> **WHAT THIS TASK INVOLVES**
In the records below, repeat word for word only the lines starting at the one that contains "index dip: (60, 91)" and ending at the one that contains "ring mcp: (184, 34)", pictures excluded.

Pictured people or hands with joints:
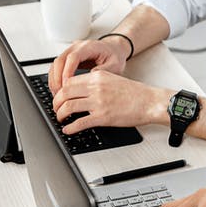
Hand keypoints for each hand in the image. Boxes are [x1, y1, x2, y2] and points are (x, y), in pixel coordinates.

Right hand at [48, 37, 129, 93]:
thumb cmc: (114, 56)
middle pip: (60, 60)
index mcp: (89, 47)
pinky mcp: (67, 58)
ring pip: (55, 64)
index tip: (66, 85)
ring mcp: (70, 51)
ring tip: (58, 94)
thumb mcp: (115, 64)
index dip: (67, 71)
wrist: (113, 49)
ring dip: (54, 79)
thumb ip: (104, 71)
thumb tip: (90, 79)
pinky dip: (54, 79)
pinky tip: (58, 90)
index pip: (73, 57)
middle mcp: (77, 47)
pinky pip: (56, 67)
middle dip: (57, 78)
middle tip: (60, 94)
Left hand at [51, 70, 165, 132]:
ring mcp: (98, 102)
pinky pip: (80, 123)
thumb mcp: (112, 80)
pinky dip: (70, 127)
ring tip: (61, 119)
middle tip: (56, 109)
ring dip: (60, 114)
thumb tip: (79, 91)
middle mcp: (95, 88)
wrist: (149, 102)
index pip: (69, 81)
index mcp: (97, 77)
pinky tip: (68, 129)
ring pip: (68, 107)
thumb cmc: (135, 93)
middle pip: (65, 93)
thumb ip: (96, 83)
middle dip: (56, 103)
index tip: (59, 97)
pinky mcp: (103, 117)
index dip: (60, 91)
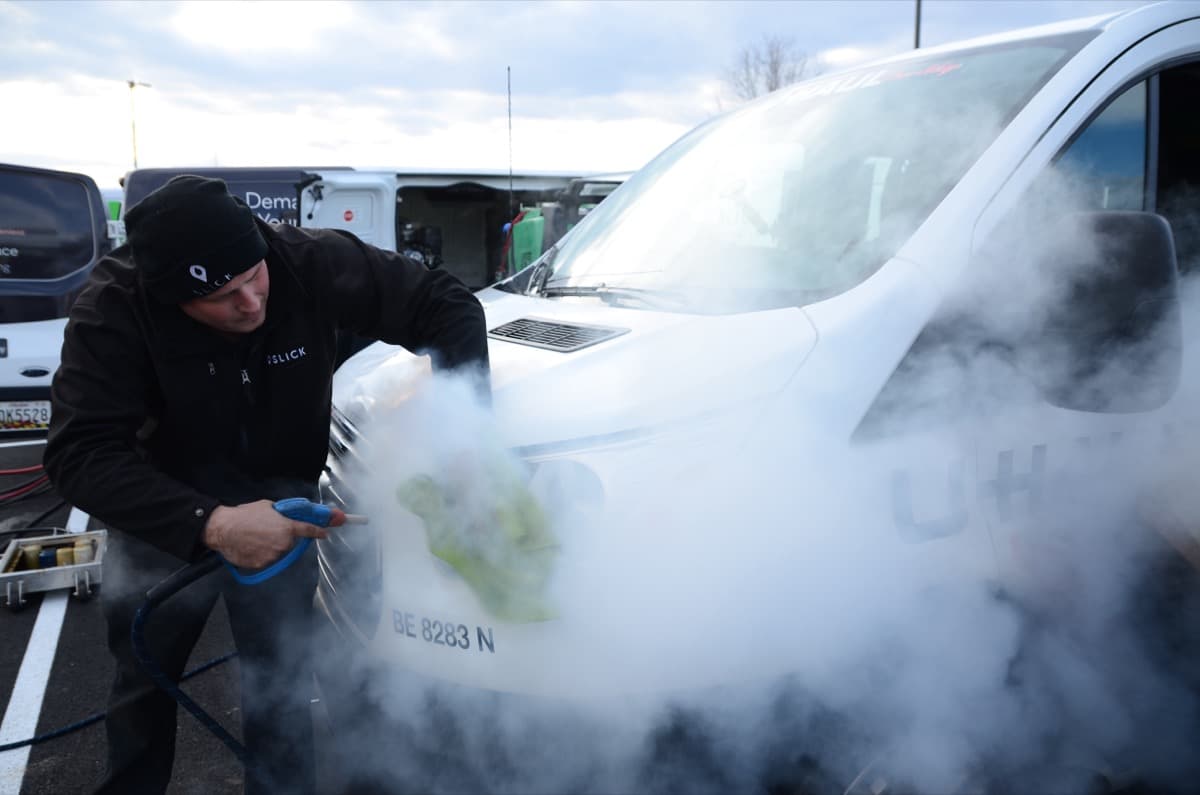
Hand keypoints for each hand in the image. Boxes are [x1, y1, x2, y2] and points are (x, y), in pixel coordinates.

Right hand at [202, 499, 329, 568]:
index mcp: (287, 527)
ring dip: (271, 546)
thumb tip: (290, 516)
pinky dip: (261, 554)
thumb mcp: (268, 507)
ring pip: (278, 551)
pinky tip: (250, 546)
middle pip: (290, 542)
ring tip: (255, 537)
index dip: (319, 531)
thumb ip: (283, 514)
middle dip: (282, 536)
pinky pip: (266, 559)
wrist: (223, 529)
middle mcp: (284, 544)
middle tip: (267, 530)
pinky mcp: (262, 565)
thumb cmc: (245, 515)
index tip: (325, 534)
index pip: (309, 530)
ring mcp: (273, 556)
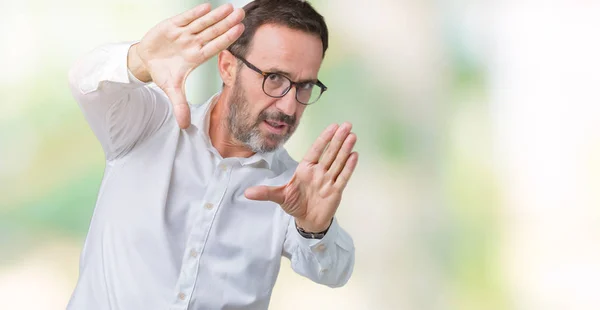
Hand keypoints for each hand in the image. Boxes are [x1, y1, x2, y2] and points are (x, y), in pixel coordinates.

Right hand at [128, 3, 244, 127]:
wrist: (146, 61)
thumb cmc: (164, 73)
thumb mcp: (171, 90)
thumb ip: (179, 105)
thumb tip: (184, 126)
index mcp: (196, 57)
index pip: (216, 46)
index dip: (227, 38)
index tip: (240, 31)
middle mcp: (193, 43)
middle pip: (213, 32)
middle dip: (227, 23)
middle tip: (242, 14)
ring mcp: (184, 34)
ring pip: (202, 23)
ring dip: (215, 15)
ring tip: (230, 7)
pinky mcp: (171, 26)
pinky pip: (185, 18)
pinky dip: (194, 13)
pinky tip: (207, 7)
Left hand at [245, 123, 358, 231]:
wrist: (307, 220)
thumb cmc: (294, 204)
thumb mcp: (279, 197)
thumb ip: (265, 193)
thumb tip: (246, 193)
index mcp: (305, 169)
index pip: (316, 150)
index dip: (324, 138)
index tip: (333, 126)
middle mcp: (318, 172)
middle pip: (330, 152)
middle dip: (338, 139)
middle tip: (347, 125)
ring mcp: (328, 180)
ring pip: (338, 162)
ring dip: (345, 149)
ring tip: (352, 136)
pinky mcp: (336, 191)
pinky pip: (343, 177)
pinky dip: (349, 167)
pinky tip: (354, 155)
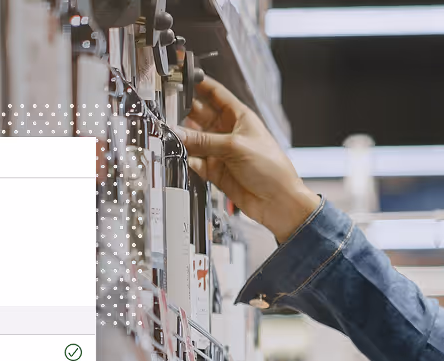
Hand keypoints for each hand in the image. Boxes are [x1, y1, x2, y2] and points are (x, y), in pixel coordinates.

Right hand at [180, 76, 320, 241]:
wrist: (277, 202)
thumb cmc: (271, 168)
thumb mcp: (235, 147)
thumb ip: (204, 140)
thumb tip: (179, 133)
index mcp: (240, 117)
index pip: (215, 94)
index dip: (200, 84)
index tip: (182, 75)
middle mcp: (228, 132)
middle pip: (200, 116)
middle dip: (183, 112)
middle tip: (167, 110)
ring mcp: (221, 151)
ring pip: (194, 140)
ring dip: (183, 139)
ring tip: (170, 136)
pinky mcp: (215, 171)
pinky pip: (195, 161)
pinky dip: (187, 159)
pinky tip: (181, 157)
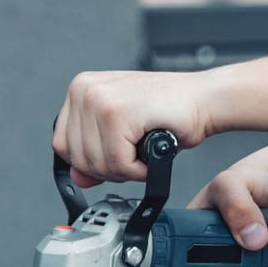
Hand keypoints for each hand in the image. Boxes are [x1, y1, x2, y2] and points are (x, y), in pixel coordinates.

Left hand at [53, 70, 213, 186]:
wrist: (205, 99)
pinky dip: (136, 170)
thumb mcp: (124, 133)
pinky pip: (117, 162)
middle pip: (76, 157)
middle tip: (135, 160)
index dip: (89, 162)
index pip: (62, 143)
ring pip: (95, 163)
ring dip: (124, 171)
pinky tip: (151, 155)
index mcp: (82, 88)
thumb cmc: (171, 111)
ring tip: (144, 155)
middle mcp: (86, 90)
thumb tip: (78, 178)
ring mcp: (100, 99)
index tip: (114, 159)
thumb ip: (96, 153)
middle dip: (108, 169)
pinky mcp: (118, 113)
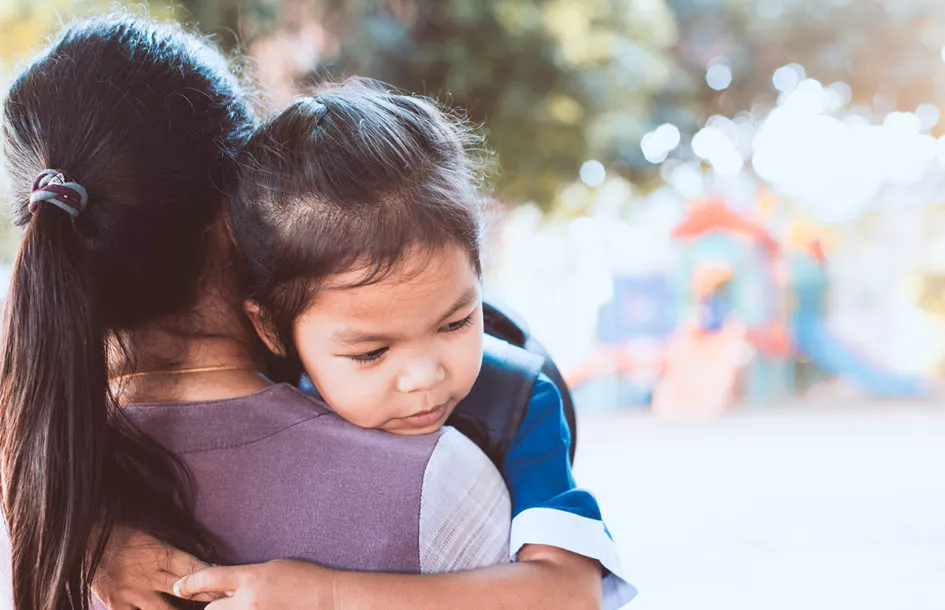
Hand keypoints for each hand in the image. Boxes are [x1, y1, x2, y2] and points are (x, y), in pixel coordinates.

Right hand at [92, 525, 216, 608]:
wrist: (82, 537)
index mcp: (161, 554)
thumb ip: (172, 548)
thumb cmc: (119, 530)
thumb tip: (201, 557)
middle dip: (206, 598)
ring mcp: (133, 592)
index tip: (228, 587)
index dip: (212, 578)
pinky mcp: (116, 604)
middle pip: (186, 591)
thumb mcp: (149, 532)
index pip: (194, 567)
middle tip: (223, 602)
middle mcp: (150, 575)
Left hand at [173, 559, 336, 609]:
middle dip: (217, 608)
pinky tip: (265, 609)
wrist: (330, 599)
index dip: (189, 583)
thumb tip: (227, 587)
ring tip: (255, 606)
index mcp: (252, 578)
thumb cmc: (306, 580)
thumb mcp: (274, 568)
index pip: (209, 578)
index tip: (179, 587)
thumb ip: (248, 578)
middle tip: (233, 604)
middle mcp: (249, 601)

> **RESPONSE TO THE TASK**
index dip: (60, 91)
Hand keypoints for each hand in the image. Boxes are [x1, y1, x2, y2] and points are (x, y), in pixel coordinates.

Right hand at [202, 499, 329, 568]:
index mcp: (287, 527)
ring dip: (271, 546)
thumb tip: (290, 516)
pinky dip: (261, 554)
thumb mcp: (268, 507)
ring pip: (278, 551)
pinky tip: (250, 546)
middle pip: (290, 542)
ring tip: (255, 537)
index dip: (319, 531)
thumb ip: (283, 514)
middle dip: (282, 536)
pinky pip: (266, 559)
wrist: (223, 529)
middle mcp: (284, 544)
middle tip: (267, 530)
pinky mcp: (262, 565)
thumb cmc: (245, 515)
index tip: (325, 534)
index pip: (309, 530)
ring mcp: (273, 556)
Hand keypoints for each hand in the image. Boxes are [x1, y1, x2, y2] and points are (x, y), in pixel coordinates.

Right hand at [128, 3, 244, 127]:
wrist: (146, 61)
thumb cmc: (164, 73)
thumb mcp: (171, 90)
thumb ip: (179, 105)
thumb tip: (184, 126)
index mcp: (196, 57)
index pip: (216, 46)
index dip: (227, 38)
index tip: (240, 31)
middle mcp: (193, 43)
middle pip: (213, 32)
middle dip: (227, 23)
middle tip: (242, 14)
ring mcp: (184, 34)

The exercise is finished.